## [Texte de lecture]
***

Mercredi 13 mai 2009

- Présidence de M. Jean-Jacques Hyest, président -

Décision-cadre relative à l'utilisation de données des dossiers passagers à des fins répressives - Examen du rapport

La commission a tout d'abord procédé à l'examen du rapport de M. Yves Détraigne sur la proposition de résolution européenne n° 252 (2008-2009), en application de l'article 73 bis du Règlement, présentée par M. Simon Sutour au nom de la commission des affaires européennes, sur la proposition de décision-cadre relative à l'utilisation de données des dossiers passagers (Passenger Name Record) à des fins répressives (E 3697).

M. Yves Détraigne, rapporteur, a tout d'abord rappelé :

- que la proposition de décision-cadre, transmise au Sénat au titre de l'article 88-4 de la Constitution, avait pour objectif « d'harmoniser les dispositions des Etats membres relatives à l'obligation, pour les transporteurs aériens assurant des vols vers le territoire d'au moins un Etat membre ou à partir de celui-ci, de transmettre aux autorités compétentes les renseignements relatifs aux passagers aux fins de prévenir et de combattre les infractions terroristes et la criminalité organisée » ;

- que la commission des affaires européennes, réunie le 3 mars 2009, avait adopté une proposition de résolution, présentée par M. Simon Sutour, qui, tout en approuvant le principe d'un système PNR (Passenger Name Record) européen, avait considéré que la proposition de décision-cadre ne protégeait pas suffisamment la vie privée et les données à caractère personnel ;

- que les dossiers passagers, collectés et conservés par les compagnies aériennes et les agences de voyage, contenaient diverses informations telles que les renseignements sur l'agence de voyage auprès de laquelle la réservation est effectuée, l'itinéraire du déplacement, les indications des vols, le contact à terre du passager, les services demandés à bord... renseignements dont l'importance en matière de lutte contre le terrorisme avait conduit trois pays à se doter d'un système de traitement des données PNR : les Etats-Unis, le Canada et l'Australie -la Corée du Sud ayant un projet en cours. Ces systèmes, a-t-il précisé, ont donné lieu à la conclusion d'accords avec l'Union européenne pour régler les modalités de la transmission et de l'exploitation des données PNR issues de vols en provenance d'un Etat membre et à destination de l'un de ces trois pays.

Il a souligné que les expériences européennes étaient, elles, limitées, seul le Royaume-Uni ayant à ce jour décidé de se doter d'un système PNR complet, en vigueur depuis mars 2008. La France, quant à elle, n'a pas mis en oeuvre un tel traitement, alors que la loi du 23 janvier 2006 relative à la lutte contre le terrorisme l'y autorise afin d'améliorer le contrôle aux frontières, la lutte contre l'immigration clandestine et le terrorisme, sous réserve de ne pas collecter des données dites sensibles au sens de la loi du 6 janvier 1978 « informatique et libertés ». La mise en oeuvre de la loi de 2006 ne s'est en effet traduite que par la création, la même année, d'un fichier qui ne concerne que les données des passagers des vols directs en provenance et à destination de cinq pays (l'Afghanistan, le Pakistan, l'Iran, la Syrie et le Yémen).

***

## [Consignes]
[a] Dans le compte rendu sur les dossiers passagers, relevez les pays dont les vols directs, en provenance ou à destination, sont couverts par le fichier créé en application de la loi de 2006.
[b] Poursuivez le compte rendu sur les dossiers passagers après sa dernière phrase.

Données enregistrées
***

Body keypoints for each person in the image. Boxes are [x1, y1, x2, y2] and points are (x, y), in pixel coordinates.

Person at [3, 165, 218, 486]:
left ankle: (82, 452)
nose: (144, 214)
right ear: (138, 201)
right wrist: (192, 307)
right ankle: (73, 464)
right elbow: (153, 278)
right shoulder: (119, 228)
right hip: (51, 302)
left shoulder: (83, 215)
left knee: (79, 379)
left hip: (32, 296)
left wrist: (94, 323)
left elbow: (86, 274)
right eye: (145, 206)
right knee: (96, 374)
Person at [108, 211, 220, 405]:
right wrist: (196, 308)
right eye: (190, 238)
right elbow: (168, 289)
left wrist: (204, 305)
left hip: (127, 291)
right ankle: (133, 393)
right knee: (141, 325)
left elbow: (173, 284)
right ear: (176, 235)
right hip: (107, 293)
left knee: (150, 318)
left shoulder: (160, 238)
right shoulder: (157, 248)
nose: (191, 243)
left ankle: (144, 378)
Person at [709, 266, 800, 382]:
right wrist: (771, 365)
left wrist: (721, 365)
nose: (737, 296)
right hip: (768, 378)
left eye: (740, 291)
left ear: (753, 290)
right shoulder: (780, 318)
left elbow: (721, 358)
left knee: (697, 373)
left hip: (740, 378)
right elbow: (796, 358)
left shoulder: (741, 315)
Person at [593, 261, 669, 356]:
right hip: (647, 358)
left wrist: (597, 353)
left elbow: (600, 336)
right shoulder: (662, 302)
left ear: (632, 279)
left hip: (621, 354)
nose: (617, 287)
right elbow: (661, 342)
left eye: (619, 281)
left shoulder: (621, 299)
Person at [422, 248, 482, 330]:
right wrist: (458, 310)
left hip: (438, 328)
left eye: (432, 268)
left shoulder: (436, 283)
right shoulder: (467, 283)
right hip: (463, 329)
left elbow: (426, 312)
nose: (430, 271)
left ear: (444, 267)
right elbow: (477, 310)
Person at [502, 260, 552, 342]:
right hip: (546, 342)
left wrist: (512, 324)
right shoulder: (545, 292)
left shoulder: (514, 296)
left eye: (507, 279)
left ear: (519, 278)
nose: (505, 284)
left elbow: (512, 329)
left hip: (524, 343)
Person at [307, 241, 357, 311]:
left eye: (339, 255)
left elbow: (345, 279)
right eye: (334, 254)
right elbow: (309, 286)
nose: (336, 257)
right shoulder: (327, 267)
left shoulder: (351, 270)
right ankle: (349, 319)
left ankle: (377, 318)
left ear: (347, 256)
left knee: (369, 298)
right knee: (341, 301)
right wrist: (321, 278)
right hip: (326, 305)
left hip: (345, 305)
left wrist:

***

## [Corrigé des exercices]
[a] L'Afghanistan, le Pakistan, l'Iran, la Syrie et le Yémen.

[b]
Présentant les grandes orientations du système PNR prévu par la proposition de décision-cadre, M. Yves Détraigne, rapporteur, a expliqué que :

- seuls les vols en provenance ou à destination d'un Etat tiers seraient concernés, y compris en cas de transit sur le territoire de l'Union européenne ;

- les finalités seraient la lutte contre le terrorisme et la criminalité organisée ;

- le PNR européen serait un système décentralisé : chaque Etat membre se doterait d'une Unité d'information passagers (UIP) chargée de collecter les données PNR relatives aux vols ayant pour point de départ ou d'arrivée son territoire. Les Etats membres pourraient échanger entre eux les données PNR collectées par l'intermédiaire des UIP, mais toujours en réponse à des besoins précis ;

- les UIP seraient tenues d'effacer immédiatement les données sensibles qui pourraient figurer parmi les données PNR, c'est-à-dire celles susceptibles de révéler l'origine ethno-raciale, la religion, l'état de santé ou l'orientation sexuelle d'une personne ;

- s'agissant de l'utilisation à des fins de profilage, chaque Etat membre conserverait la maîtrise de ses critères d'évaluation du risque, la seule limite fixée par la proposition étant l'interdiction de décider d'une action coercitive sur la seule base de l'analyse des données PNR ;

- enfin, les données seraient conservées pendant treize ans mais ne seraient consultables, après cinq ans, que « dans des circonstances exceptionnelles en réponse à une menace ou à un risque spécifique et réel ».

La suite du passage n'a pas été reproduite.